PROBLEM DETAILS | Wherever the word "roads" appears in a line of the records, copy that line.

RECORDS FOR PROCESSING |
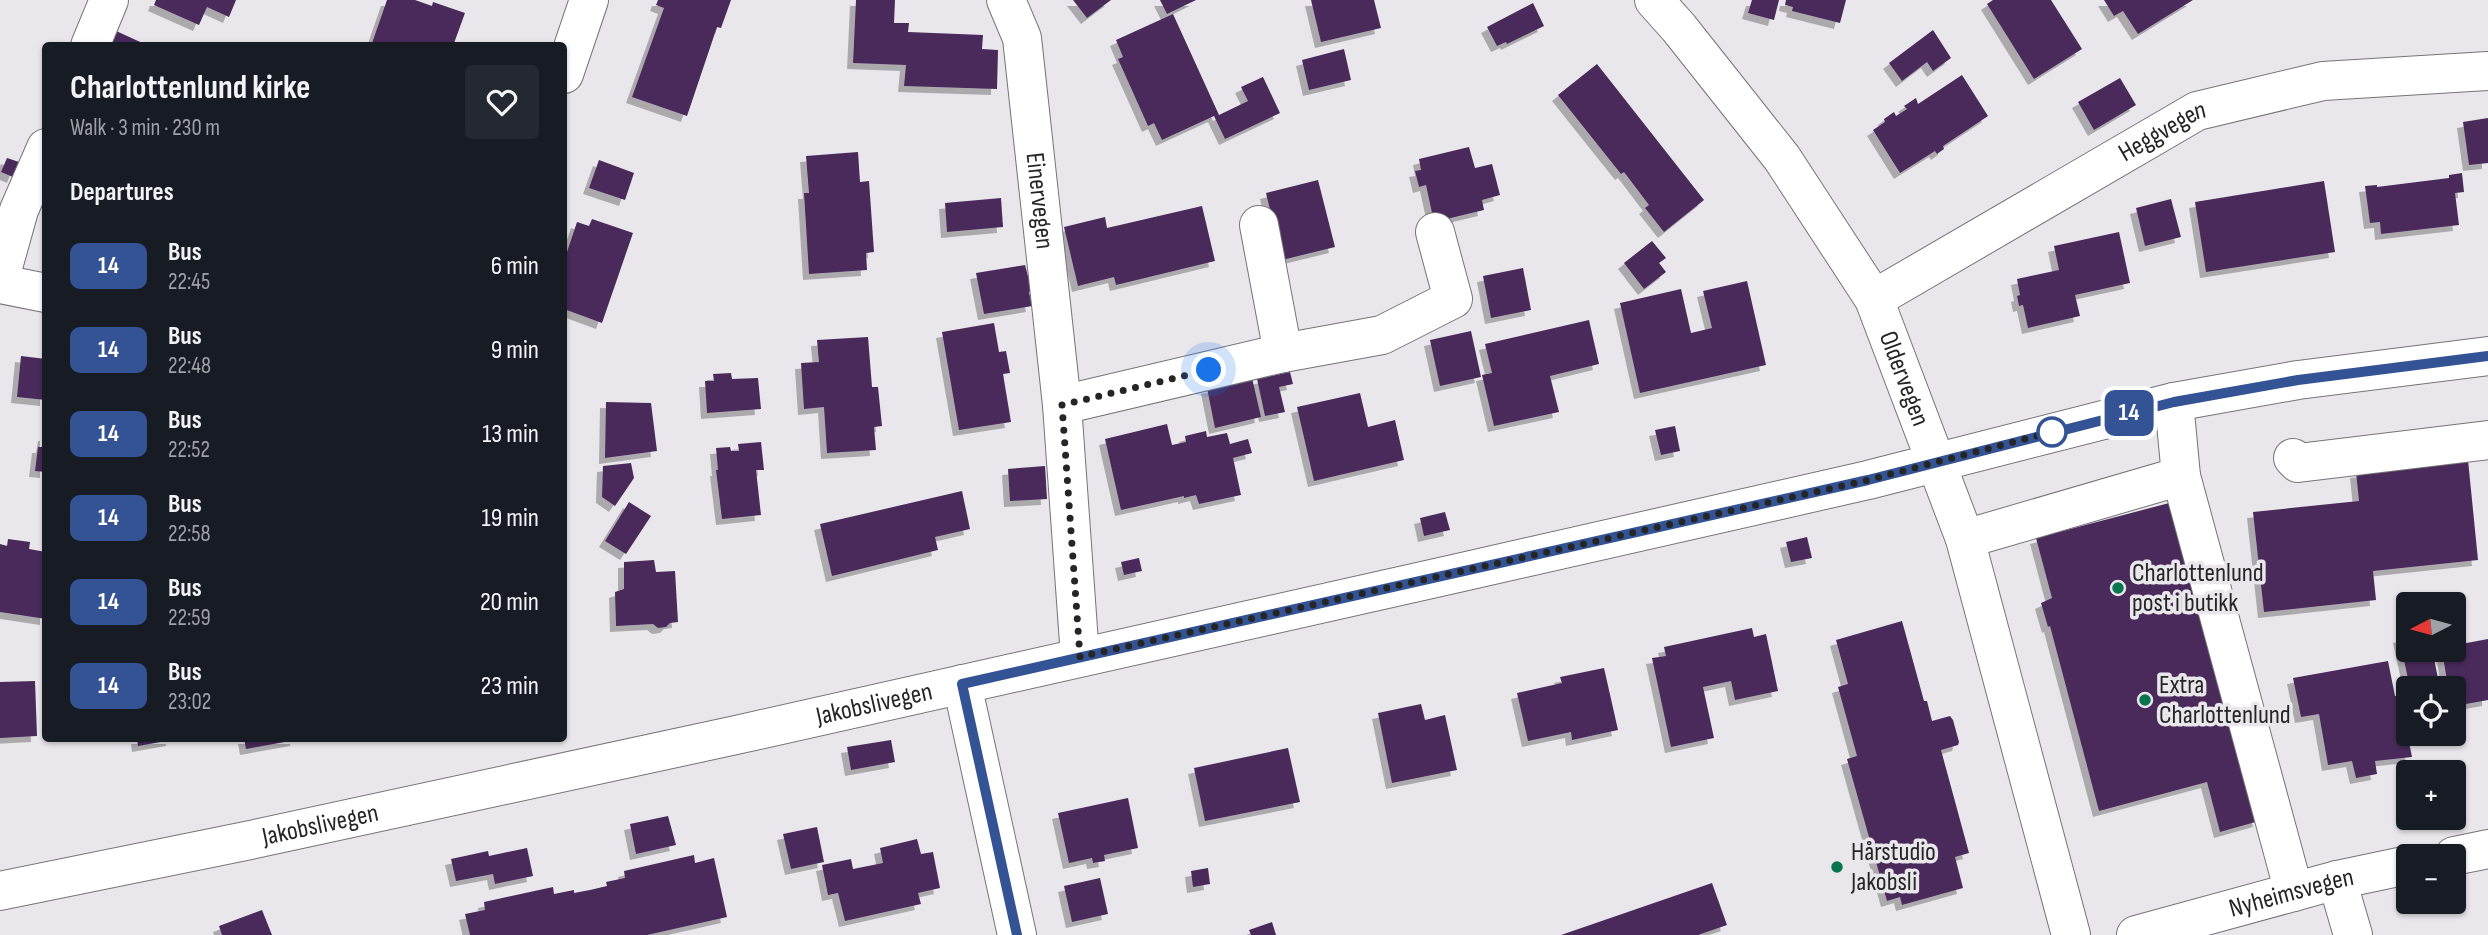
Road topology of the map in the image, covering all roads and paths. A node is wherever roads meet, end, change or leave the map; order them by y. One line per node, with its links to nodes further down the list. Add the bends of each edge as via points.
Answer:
1 (110, 0): 5 (street)
2 (589, 0): 6 (street)
3 (1006, 0): 18 (street, Einervegen, via 1022,38)
4 (1654, 0): 14 (street, Oldervegen, via 1782,158)
5 (92, 42)
6 (567, 65)
7 (2488, 71): 14 (street, Heggvegen, via 2323,82 2197,111)
8 (42, 157): 11 (street, via 19,210)
9 (1259, 225): 15 (street)
10 (1435, 232): 15 (street, via 1453,299 1382,335)
11 (0, 278)
12 (0, 284): 13 (street)
13 (42, 292)
14 (1874, 299): 21 (street, Oldervegen)
15 (1283, 353): 18 (street)
16 (2488, 356): 17 (street, Jakobslivegen, via 2298,380)
17 (2174, 402): 21 (street, Jakobslivegen); 22 (street)
18 (1062, 405): 24 (street, Einervegen)
19 (2488, 440): 20 (street, via 2298,463)
20 (2293, 458)
21 (1934, 462): 23 (street, Oldervegen); 24 (street, Jakobslivegen)
22 (2181, 476): 23 (street); 31 (street)
23 (1965, 539): 33 (street, Oldervegen)
24 (1080, 657): 25 (street, Jakobslivegen)
25 (962, 684): 30 (street, Jakobslivegen); 32 (street)
26 (2488, 849): 27 (street)
27 (2466, 854)
28 (2396, 868): 29 (street, Nyheimsvegen)
29 (2337, 880): 31 (street, Nyheimsvegen); 35 (street)
30 (0, 891)
31 (2294, 892): 34 (street, Nyheimsvegen)
32 (1017, 935)
33 (2071, 935)
34 (2136, 935)
35 (2353, 935)

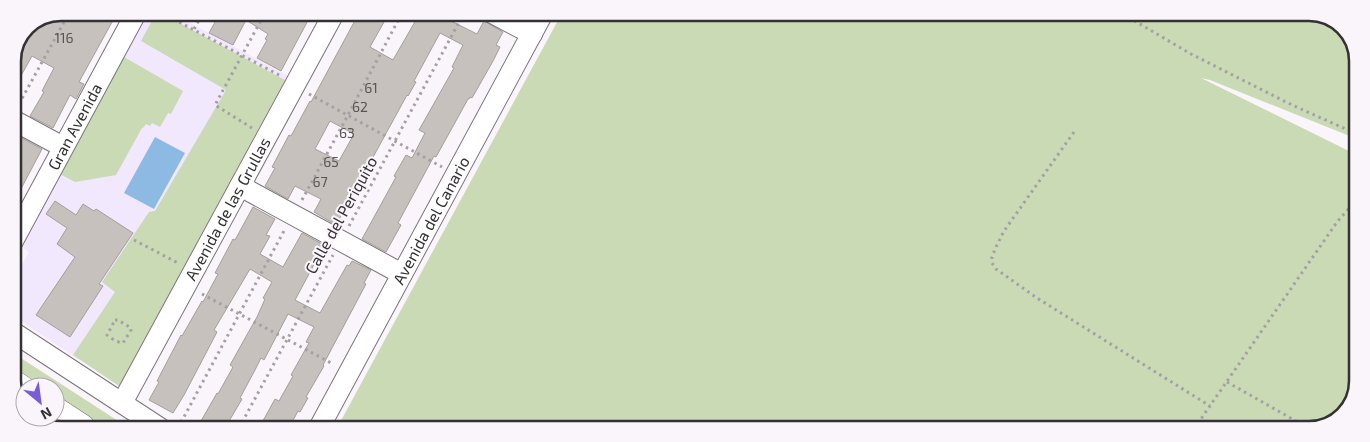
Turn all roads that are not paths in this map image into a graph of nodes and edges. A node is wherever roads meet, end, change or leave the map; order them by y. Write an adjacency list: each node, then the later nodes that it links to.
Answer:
1 (132, 21): 7 (street, Gran Avenida)
2 (330, 21): 8 (street, Avenida de las Grullas)
3 (507, 21): 5 (street)
4 (539, 21): 5 (street, Avenida del Canario)
5 (532, 34): 10 (street, Avenida del Canario)
6 (21, 118): 7 (street)
7 (62, 147): 9 (street, Gran Avenida)
8 (240, 186): 10 (street); 12 (street, Avenida de las Grullas)
9 (21, 226)
10 (402, 274): 14 (street, Avenida del Canario)
11 (21, 337): 12 (street)
12 (122, 403): 13 (street)
13 (149, 421)
14 (323, 421)

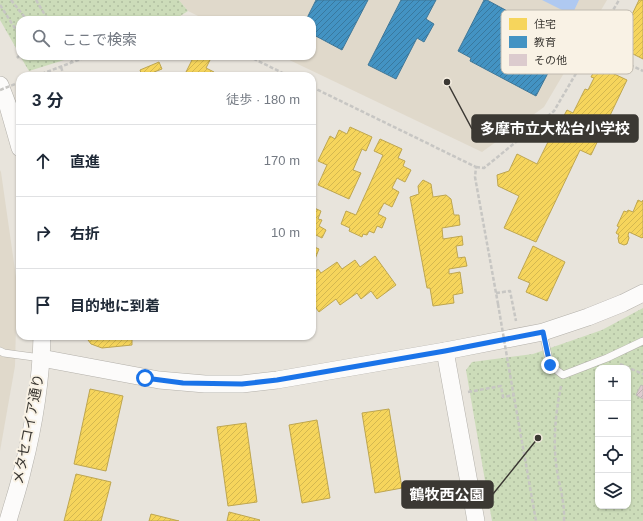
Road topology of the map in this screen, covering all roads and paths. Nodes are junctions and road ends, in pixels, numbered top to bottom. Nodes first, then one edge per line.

OUTPUT FOR THIS TASK |
Road topology of the map in the image, covering all roads and paths. A node is wherever roads meet, end, change or leave the map; order them by y. One line per node, with its links to nodes further down the list. Add the bends of each edge as via points.
Turn all roads that are not paths in this map image into a graph of nodes and edges. A node is wherever roads meet, end, change or leave the map; order them by y. Write an adjacency list: each node, then the later nodes that it links to.
Road topology of the map in this screen, covering all roads and paths. Nodes are junctions and road ends, in pixels, numbered top to bottom. Nodes first, then one edge per line.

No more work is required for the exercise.